Subsidised ferry service to Sai Kung is definitely a viable proposition

PUBLISHED : Sunday, 23 January, 2011, 12:00am
UPDATED : Sunday, 23 January, 2011, 12:00am

I refer to the letter by Ho Kam-tong ('Any company operating ferry to Sai Kung bound to lose money', January 16) in reply to my letter ('Ferry service can ease weekend traffic congestion in Sai Kung', January 2).

I failed to understand what he meant when he said that 'making it difficult for people to get' to Sai Kung would not 'solve its problems'.

The point of a ferry service would be to make it easier for people to get there, not more difficult.

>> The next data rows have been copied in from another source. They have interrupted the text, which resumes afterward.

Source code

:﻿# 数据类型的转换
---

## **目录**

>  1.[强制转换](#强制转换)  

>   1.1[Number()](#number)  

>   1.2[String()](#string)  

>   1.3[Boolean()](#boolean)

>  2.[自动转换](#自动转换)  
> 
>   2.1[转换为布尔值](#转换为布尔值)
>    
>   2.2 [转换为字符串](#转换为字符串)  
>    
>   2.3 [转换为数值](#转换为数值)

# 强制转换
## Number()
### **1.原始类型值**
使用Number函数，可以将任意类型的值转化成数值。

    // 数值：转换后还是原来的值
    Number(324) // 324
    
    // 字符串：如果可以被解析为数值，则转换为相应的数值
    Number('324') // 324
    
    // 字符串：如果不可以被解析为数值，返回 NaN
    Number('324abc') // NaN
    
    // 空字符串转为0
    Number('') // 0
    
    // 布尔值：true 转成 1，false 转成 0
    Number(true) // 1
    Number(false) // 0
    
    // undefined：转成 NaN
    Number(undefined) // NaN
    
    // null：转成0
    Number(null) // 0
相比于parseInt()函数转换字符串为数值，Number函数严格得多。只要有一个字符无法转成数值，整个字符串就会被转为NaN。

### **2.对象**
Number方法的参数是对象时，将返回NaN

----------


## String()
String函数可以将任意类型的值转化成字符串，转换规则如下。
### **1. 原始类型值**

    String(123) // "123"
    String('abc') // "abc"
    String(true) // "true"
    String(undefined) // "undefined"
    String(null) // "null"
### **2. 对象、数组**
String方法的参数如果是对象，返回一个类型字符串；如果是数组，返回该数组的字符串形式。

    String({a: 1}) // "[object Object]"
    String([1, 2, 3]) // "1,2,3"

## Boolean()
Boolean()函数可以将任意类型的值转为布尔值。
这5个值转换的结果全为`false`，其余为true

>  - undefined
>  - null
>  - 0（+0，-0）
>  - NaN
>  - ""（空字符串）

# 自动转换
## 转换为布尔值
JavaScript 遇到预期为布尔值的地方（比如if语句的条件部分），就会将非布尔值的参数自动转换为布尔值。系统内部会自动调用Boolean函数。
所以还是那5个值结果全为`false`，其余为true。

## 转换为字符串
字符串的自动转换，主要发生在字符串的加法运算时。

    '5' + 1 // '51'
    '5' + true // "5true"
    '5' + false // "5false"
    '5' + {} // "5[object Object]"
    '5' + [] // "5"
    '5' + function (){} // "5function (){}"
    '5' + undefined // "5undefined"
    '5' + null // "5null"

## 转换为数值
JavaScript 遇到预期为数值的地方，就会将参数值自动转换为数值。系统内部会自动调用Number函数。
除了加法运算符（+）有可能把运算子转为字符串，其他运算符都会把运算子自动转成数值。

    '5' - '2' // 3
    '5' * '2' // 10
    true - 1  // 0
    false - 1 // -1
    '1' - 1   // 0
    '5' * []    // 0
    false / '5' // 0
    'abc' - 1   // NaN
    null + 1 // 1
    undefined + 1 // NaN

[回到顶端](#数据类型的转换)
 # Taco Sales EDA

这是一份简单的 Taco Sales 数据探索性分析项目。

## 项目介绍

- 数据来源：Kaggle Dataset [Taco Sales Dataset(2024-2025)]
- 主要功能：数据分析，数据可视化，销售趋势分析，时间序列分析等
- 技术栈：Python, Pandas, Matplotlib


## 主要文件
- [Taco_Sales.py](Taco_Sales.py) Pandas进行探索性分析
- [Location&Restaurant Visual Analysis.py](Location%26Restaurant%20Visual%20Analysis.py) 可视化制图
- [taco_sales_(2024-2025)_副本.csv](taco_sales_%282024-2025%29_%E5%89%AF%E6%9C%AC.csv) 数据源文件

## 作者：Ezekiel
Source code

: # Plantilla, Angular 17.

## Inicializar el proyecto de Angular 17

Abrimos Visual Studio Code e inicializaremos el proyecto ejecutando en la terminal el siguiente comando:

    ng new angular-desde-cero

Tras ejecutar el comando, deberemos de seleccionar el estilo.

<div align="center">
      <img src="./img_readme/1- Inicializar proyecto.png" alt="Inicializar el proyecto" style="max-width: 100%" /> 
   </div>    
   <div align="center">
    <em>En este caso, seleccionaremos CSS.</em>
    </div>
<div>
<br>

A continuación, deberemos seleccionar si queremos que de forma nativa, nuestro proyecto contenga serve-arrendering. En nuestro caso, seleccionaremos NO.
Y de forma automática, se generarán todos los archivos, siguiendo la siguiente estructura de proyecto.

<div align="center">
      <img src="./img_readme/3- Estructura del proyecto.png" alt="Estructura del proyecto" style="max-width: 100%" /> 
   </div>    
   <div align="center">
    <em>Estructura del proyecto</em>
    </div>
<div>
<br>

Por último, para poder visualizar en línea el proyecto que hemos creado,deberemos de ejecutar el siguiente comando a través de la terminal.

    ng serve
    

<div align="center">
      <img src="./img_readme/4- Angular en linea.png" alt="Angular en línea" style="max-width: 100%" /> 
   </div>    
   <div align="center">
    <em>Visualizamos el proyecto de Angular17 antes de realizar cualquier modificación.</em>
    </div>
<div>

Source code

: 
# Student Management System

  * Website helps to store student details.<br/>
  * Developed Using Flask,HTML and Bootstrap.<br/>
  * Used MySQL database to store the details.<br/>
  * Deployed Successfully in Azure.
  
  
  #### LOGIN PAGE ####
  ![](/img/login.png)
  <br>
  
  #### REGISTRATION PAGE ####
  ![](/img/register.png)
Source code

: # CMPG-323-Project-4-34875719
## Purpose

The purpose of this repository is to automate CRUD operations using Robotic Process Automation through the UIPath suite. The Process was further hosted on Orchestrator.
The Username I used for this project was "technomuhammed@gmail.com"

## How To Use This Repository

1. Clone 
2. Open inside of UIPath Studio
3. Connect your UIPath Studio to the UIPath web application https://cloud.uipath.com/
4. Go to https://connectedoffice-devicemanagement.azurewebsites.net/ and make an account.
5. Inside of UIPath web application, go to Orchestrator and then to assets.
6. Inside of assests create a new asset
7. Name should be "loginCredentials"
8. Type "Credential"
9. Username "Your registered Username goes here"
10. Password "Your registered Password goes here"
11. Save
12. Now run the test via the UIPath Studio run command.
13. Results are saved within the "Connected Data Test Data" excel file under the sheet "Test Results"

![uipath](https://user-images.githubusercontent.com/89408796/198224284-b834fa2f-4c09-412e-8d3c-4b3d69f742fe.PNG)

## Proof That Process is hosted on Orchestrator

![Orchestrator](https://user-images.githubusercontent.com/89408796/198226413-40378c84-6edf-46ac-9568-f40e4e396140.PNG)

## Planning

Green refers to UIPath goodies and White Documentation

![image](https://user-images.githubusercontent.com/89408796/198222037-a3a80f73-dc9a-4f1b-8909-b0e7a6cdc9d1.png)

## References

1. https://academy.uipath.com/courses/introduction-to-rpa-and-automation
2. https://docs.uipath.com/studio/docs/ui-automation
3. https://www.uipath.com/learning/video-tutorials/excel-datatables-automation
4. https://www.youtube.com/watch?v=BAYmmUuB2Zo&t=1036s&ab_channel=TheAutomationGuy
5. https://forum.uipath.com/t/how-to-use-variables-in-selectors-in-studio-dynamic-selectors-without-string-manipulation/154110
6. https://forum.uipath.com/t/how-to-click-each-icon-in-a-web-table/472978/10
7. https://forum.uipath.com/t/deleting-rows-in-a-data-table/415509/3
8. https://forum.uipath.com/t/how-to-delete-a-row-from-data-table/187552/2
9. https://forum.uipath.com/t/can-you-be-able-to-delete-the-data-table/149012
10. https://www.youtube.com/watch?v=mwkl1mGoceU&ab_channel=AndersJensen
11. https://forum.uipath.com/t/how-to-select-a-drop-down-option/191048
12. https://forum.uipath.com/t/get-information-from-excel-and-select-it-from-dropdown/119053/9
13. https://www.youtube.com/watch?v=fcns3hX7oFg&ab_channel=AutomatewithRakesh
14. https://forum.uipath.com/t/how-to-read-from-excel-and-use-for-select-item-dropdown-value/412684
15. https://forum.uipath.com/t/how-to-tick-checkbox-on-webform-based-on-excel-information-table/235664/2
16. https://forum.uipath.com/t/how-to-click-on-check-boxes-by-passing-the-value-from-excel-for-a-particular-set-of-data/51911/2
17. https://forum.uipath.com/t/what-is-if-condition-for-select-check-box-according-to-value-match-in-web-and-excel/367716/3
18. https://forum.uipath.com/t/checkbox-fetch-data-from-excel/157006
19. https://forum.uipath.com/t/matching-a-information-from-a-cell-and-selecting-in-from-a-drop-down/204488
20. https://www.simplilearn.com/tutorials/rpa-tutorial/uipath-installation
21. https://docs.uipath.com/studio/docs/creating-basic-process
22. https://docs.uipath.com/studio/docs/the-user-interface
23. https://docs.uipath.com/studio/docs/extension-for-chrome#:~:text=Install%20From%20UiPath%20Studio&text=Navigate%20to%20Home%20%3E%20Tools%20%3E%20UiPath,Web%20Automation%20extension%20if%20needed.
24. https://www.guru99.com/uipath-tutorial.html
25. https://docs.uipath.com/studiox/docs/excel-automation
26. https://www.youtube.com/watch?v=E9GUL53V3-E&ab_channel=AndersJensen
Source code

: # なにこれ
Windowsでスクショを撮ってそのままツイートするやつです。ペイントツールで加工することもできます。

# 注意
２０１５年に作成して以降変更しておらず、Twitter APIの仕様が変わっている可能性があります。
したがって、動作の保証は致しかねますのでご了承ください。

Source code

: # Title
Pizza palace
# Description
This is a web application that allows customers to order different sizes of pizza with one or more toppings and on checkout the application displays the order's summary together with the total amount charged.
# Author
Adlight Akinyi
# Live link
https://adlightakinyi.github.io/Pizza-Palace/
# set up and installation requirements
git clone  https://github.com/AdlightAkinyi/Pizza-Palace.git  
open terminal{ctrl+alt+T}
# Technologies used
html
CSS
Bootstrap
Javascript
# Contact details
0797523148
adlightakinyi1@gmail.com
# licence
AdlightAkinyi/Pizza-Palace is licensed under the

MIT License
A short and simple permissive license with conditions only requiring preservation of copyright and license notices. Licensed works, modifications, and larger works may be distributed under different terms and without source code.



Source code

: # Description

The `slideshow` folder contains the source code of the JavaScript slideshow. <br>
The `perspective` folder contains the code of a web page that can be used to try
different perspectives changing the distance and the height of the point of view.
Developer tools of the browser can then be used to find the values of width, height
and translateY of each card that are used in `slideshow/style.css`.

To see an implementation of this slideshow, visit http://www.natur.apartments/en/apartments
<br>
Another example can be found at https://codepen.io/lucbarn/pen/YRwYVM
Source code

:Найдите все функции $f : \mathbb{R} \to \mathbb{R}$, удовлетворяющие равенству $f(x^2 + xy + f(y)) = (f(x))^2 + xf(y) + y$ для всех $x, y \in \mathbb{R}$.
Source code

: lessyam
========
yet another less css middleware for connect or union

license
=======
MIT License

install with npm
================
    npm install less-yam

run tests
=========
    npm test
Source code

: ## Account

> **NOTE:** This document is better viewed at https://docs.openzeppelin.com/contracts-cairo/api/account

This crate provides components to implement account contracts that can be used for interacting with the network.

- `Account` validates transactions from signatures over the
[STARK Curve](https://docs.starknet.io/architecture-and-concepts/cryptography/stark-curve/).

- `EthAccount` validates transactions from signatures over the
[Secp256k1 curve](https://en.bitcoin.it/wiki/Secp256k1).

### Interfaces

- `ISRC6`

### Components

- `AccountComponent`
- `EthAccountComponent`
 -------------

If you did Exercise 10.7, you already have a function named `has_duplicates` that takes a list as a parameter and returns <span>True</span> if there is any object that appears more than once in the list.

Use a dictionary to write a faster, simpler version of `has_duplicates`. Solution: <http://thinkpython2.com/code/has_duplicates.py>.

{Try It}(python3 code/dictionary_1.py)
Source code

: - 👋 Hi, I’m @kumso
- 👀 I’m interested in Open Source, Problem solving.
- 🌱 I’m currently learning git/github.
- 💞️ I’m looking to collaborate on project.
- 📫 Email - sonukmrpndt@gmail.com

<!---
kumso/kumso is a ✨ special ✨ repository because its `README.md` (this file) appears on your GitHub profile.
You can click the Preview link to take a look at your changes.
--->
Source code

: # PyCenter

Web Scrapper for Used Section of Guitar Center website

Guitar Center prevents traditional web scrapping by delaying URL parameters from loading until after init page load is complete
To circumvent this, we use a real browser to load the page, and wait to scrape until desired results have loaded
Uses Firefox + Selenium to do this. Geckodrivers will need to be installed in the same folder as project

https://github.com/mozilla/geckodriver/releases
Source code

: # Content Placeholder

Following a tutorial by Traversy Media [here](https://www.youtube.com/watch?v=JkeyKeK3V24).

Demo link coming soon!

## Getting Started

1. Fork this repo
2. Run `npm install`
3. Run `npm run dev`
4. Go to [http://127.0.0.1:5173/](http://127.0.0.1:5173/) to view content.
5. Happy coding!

Also, Sai Kung cannot be compared with Central or Tsim Sha Tsui as your correspondent suggests. Overseas tourists to these two districts are something Sai Kung sees very little of. And just how 'the government should create more peaceful spots' is a mystery to me. To make an area 'more peaceful' then should it not be devoid of cars and tourists? And, how can a fisherman's wharf reduce the number of visitors? Surely more tourist attractions would bring in more tourists.

The comments I made were firstly intended to highlight the excessive traffic Sai Kung's roads have to endure at weekends and also to consider what alternatives are available that would help reduce the number of vehicles visiting this area at weekends.

Other than having a rail (MTR) link, what means of mass public transport would ensure safe travel and would get visitors there on time with a guaranteed jam-free return journey? And a ferry service doesn't have to be a profit-making entity either, it could be subsidised by the government. The government has more than HK$1 trillion available.

A ferry service would create plenty of jobs and visitors from the island could be treated to a sea view of the geopark as part of their journey.

The ferry services in Hong Kong, like most of our public transport systems, are extremely efficient and people rely heavily on them, so why is there currently no ferry service to and from Sai Kung? And since when has a public vehicle levy (in an effort to reduce the number of vehicles) been regarded as 'setting an unhealthy precedent'?

Your correspondent is presumably in favour of more cars on Hong Kong's roads.